(Plain-text document sources)
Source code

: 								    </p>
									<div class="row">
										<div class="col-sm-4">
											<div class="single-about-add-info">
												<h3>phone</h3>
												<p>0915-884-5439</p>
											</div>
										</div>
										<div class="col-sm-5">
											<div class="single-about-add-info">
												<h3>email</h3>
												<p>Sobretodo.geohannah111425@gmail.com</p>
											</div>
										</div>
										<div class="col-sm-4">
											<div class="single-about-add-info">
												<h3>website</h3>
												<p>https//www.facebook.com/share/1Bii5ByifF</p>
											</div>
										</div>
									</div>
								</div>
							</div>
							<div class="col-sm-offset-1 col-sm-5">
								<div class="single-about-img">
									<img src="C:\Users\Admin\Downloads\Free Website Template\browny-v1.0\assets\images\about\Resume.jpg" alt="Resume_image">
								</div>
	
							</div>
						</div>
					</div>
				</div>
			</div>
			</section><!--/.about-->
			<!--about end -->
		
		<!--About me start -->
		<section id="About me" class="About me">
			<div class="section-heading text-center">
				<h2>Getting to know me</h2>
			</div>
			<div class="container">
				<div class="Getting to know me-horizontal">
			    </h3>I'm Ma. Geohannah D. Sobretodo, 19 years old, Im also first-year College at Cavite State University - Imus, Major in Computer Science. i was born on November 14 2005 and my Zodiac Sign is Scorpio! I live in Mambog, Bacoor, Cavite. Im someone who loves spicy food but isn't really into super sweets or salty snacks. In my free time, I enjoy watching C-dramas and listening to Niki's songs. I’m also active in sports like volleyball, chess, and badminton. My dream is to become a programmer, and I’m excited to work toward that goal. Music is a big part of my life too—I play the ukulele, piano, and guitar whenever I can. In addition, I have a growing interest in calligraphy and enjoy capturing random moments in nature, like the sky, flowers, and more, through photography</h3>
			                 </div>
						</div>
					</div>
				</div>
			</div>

**DIRECTIVE:** Produce an exact copy of the entries above.

**WRITTEN REPLY:**
Source code

: 								    </p>
									<div class="row">
										<div class="col-sm-4">
											<div class="single-about-add-info">
												<h3>phone</h3>
												<p>0915-884-5439</p>
											</div>
										</div>
										<div class="col-sm-5">
											<div class="single-about-add-info">
												<h3>email</h3>
												<p>Sobretodo.geohannah111425@gmail.com</p>
											</div>
										</div>
										<div class="col-sm-4">
											<div class="single-about-add-info">
												<h3>website</h3>
												<p>https//www.facebook.com/share/1Bii5ByifF</p>
											</div>
										</div>
									</div>
								</div>
							</div>
							<div class="col-sm-offset-1 col-sm-5">
								<div class="single-about-img">
									<img src="C:\Users\Admin\Downloads\Free Website Template\browny-v1.0\assets\images\about\Resume.jpg" alt="Resume_image">
								</div>
	
							</div>
						</div>
					</div>
				</div>
			</div>
			</section><!--/.about-->
			<!--about end -->
		
		<!--About me start -->
		<section id="About me" class="About me">
			<div class="section-heading text-center">
				<h2>Getting to know me</h2>
			</div>
			<div class="container">
				<div class="Getting to know me-horizontal">
			    </h3>I'm Ma. Geohannah D. Sobretodo, 19 years old, Im also first-year College at Cavite State University - Imus, Major in Computer Science. i was born on November 14 2005 and my Zodiac Sign is Scorpio! I live in Mambog, Bacoor, Cavite. Im someone who loves spicy food but isn't really into super sweets or salty snacks. In my free time, I enjoy watching C-dramas and listening to Niki's songs. I’m also active in sports like volleyball, chess, and badminton. My dream is to become a programmer, and I’m excited to work toward that goal. Music is a big part of my life too—I play the ukulele, piano, and guitar whenever I can. In addition, I have a growing interest in calligraphy and enjoy capturing random moments in nature, like the sky, flowers, and more, through photography</h3>
			                 </div>
						</div>
					</div>
				</div>
			</div>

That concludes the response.